If you search for images on Google, you’ll often see numerous results which have been stamped with watermarks for stock photo companies. These watermarks protect photographers and other copyright holders from having their work taken and used freely without licensing. Up until now, watermarking has been a reasonably effective tool to prevent, or at least greatly discourage unlicensed usage of images.
However, it now appears that it’s technically quite feasible to remove many current watermarks, based on research which was presented by Google at the 2017 Computer Vision and Pattern Recognition Conference. Researchers have developed an algorithm which can remove the most commonly used watermark type (a low opacity image overlay) with a high degree of reliability.
The image detection algorithm analyzes a stack of multiple images fed into it, and then can use that information to estimate which part of the image is the watermark. It then creates a matte using that watermark and another algorithm to subtract out the image changes caused by the watermark, restoring the image to its unwatermarked version. The trick is that all of the images need to have the same logo or artwork as the watermark in order to work its magic.

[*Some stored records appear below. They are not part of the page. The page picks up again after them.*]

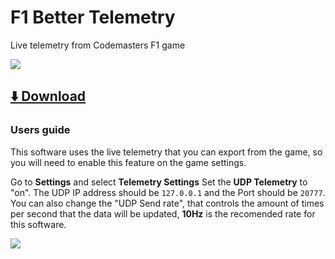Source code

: # F1 Better Telemetry
Live telemetry from Codemasters F1 game

<img src="https://i.imgur.com/xFSqmRM.png" />

## <a id="raw-url" href="https://github.com/LucasSonego/F1-Better-Telemetry/releases">:arrow_down: Download</a>

### Users guide

This software uses the live telemetry that you can export from the game,
so you will need to enable this feature on the game settings.

Go to **Settings** and select **Telemetry Settings**
Set the **UDP Telemetry** to "on". The UDP IP address should be `127.0.0.1` and the Port should be `20777`.
You can also change the "UDP Send rate", that controls the amount of times per second that the data will be updated, **10Hz** is the recomended rate for this software.

<img src="https://i.imgur.com/qYGIzCK.png" />
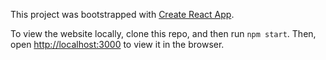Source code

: This project was bootstrapped with [Create React App](https://github.com/facebook/create-react-app).

To view the website locally, clone this repo, and then run `npm start`. Then, open [http://localhost:3000](http://localhost:3000) to view it in the browser.
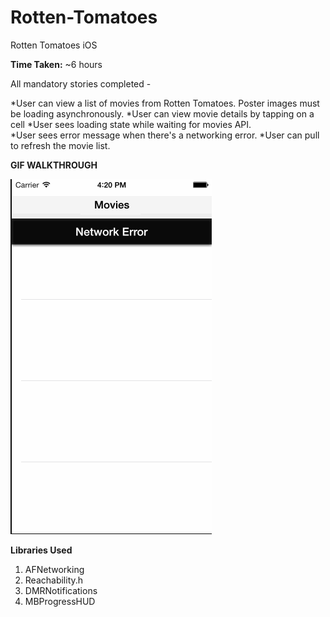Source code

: Rotten-Tomatoes
===============

Rotten Tomatoes iOS

**Time Taken:** 
~6 hours

All mandatory stories completed -

*User can view a list of movies from Rotten Tomatoes.  Poster images must be loading asynchronously.
*User can view movie details by tapping on a cell
*User sees loading state while waiting for movies API.  
*User sees error message when there's a networking error.
*User can pull to refresh the movie list.


**GIF WALKTHROUGH**

![alt tag](https://raw.githubusercontent.com/harshabn808/Rotten-Tomatoes/master/RottenTomatoes.gif)


**Libraries Used**
1. AFNetworking
2. Reachability.h
3. DMRNotifications
4. MBProgressHUD
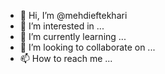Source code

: - 👋 Hi, I’m @mehdieftekhari
- 👀 I’m interested in ...
- 🌱 I’m currently learning ...
- 💞️ I’m looking to collaborate on ...
- 📫 How to reach me ...

<!---
mehdieftekhari/mehdieftekhari is a ✨ special ✨ repository because its `README.md` (this file) appears on your GitHub profile.
You can click the Preview link to take a look at your changes.
--->
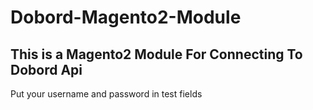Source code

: # Dobord-Magento2-Module
## This is a Magento2 Module For Connecting To Dobord Api
Put your username and password in test fields
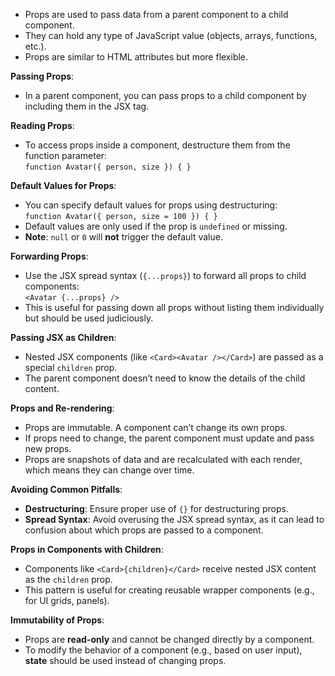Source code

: - Props are used to pass data from a parent component to a child component.
- They can hold any type of JavaScript value (objects, arrays, functions, etc.).
- Props are similar to HTML attributes but more flexible.

**Passing Props**:

- In a parent component, you can pass props to a child component by including them in the JSX tag.

**Reading Props**:

- To access props inside a component, destructure them from the function parameter:  
   `function Avatar({ person, size }) { }`

**Default Values for Props**:

- You can specify default values for props using destructuring:  
   `function Avatar({ person, size = 100 }) { }`
- Default values are only used if the prop is `undefined` or missing.
- **Note**: `null` or `0` will **not** trigger the default value.

**Forwarding Props**:

- Use the JSX spread syntax (`{...props}`) to forward all props to child components:  
   `<Avatar {...props} />`
- This is useful for passing down all props without listing them individually but should be used judiciously.

**Passing JSX as Children**:

- Nested JSX components (like `<Card><Avatar /></Card>`) are passed as a special `children` prop.
- The parent component doesn’t need to know the details of the child content.

**Props and Re-rendering**:

- Props are immutable. A component can’t change its own props.
- If props need to change, the parent component must update and pass new props.
- Props are snapshots of data and are recalculated with each render, which means they can change over time.

**Avoiding Common Pitfalls**:

- **Destructuring**: Ensure proper use of `{}` for destructuring props.
- **Spread Syntax**: Avoid overusing the JSX spread syntax, as it can lead to confusion about which props are passed to a component.

**Props in Components with Children**:

- Components like `<Card>{children}</Card>` receive nested JSX content as the `children` prop.
- This pattern is useful for creating reusable wrapper components (e.g., for UI grids, panels).

**Immutability of Props**:

- Props are **read-only** and cannot be changed directly by a component.
- To modify the behavior of a component (e.g., based on user input), **state** should be used instead of changing props.
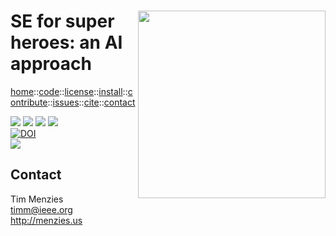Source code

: <a class=sehero name=top> 
<p><img align=right width=300
src="https://cdn.pixabay.com/photo/2019/08/01/21/40/spiderman-4378357_1280.png"></p>
<h1> SE for super heroes: an AI approach </h1> <p> <a
href="https://github.com/sehero/lua/blob/master/README.md#top">home</a>::<a
href="https://github.com/sehero/lua">code</a>::<a
href="https://github.com/sehero/lua/blob/master/LICENSE">license</a>::<a
href="https://github.com/sehero/lua/blob/master/INSTALL.md#top">install</a>::<a
href="https://github.com/sehero/lua/blob/master/CODE_OF_CONDUCT.md#top">contribute</a>::<a
href="https://github.com/sehero/lua/issues">issues</a>::<a
href="https://github.com/sehero/lua/blob/master/CITATION.md#top">cite</a>::<a
href="https://github.com/sehero/lua/blob/master/CONTACT.md#top">contact</a> </p><p> 
<img src="https://img.shields.io/badge/license-mit-red">   
<img src="https://img.shields.io/badge/language-lua-orange">    
<img src="https://img.shields.io/badge/purpose-ai,se-blueviolet">  
<img src="https://img.shields.io/badge/platform-mac,*nux-informational"><br>
<a href="https://zenodo.org/badge/latestdoi/263210595"><img src="https://zenodo.org/badge/263210595.svg" alt="DOI"></a><br>
<img src="https://travis-ci.org/sehero/src.svg?branch=master"><br>  
</p>


## Contact

Tim Menzies  
timm@ieee.org   
http://menzies.us
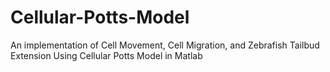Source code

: # Cellular-Potts-Model
An implementation of Cell Movement, Cell Migration, and Zebrafish Tailbud Extension Using Cellular Potts Model in Matlab
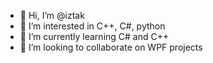 - 👋 Hi, I’m @iztak
- 👀 I’m interested in C++, C#, python
- 🌱 I’m currently learning C# and C++
- 💞️ I’m looking to collaborate on WPF projects

<!---
iztak/iztak is a ✨ special ✨ repository because its `README.md` (this file) appears on your GitHub profile.
You can click the Preview link to take a look at your changes.
--->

Obviously, this technical exploit is of great concern to photographers and stock photo companies, as well as intellectual property lawyers, and I’m sure they don’t want it making its way into the hands of the general public. Despite those concerns, the simple solution is for stock photo companies to create small changes for changes for each unique image (i.e. distorting the watermark, or overlaying a large QR code or serial number), and that would make automated removal much more difficult.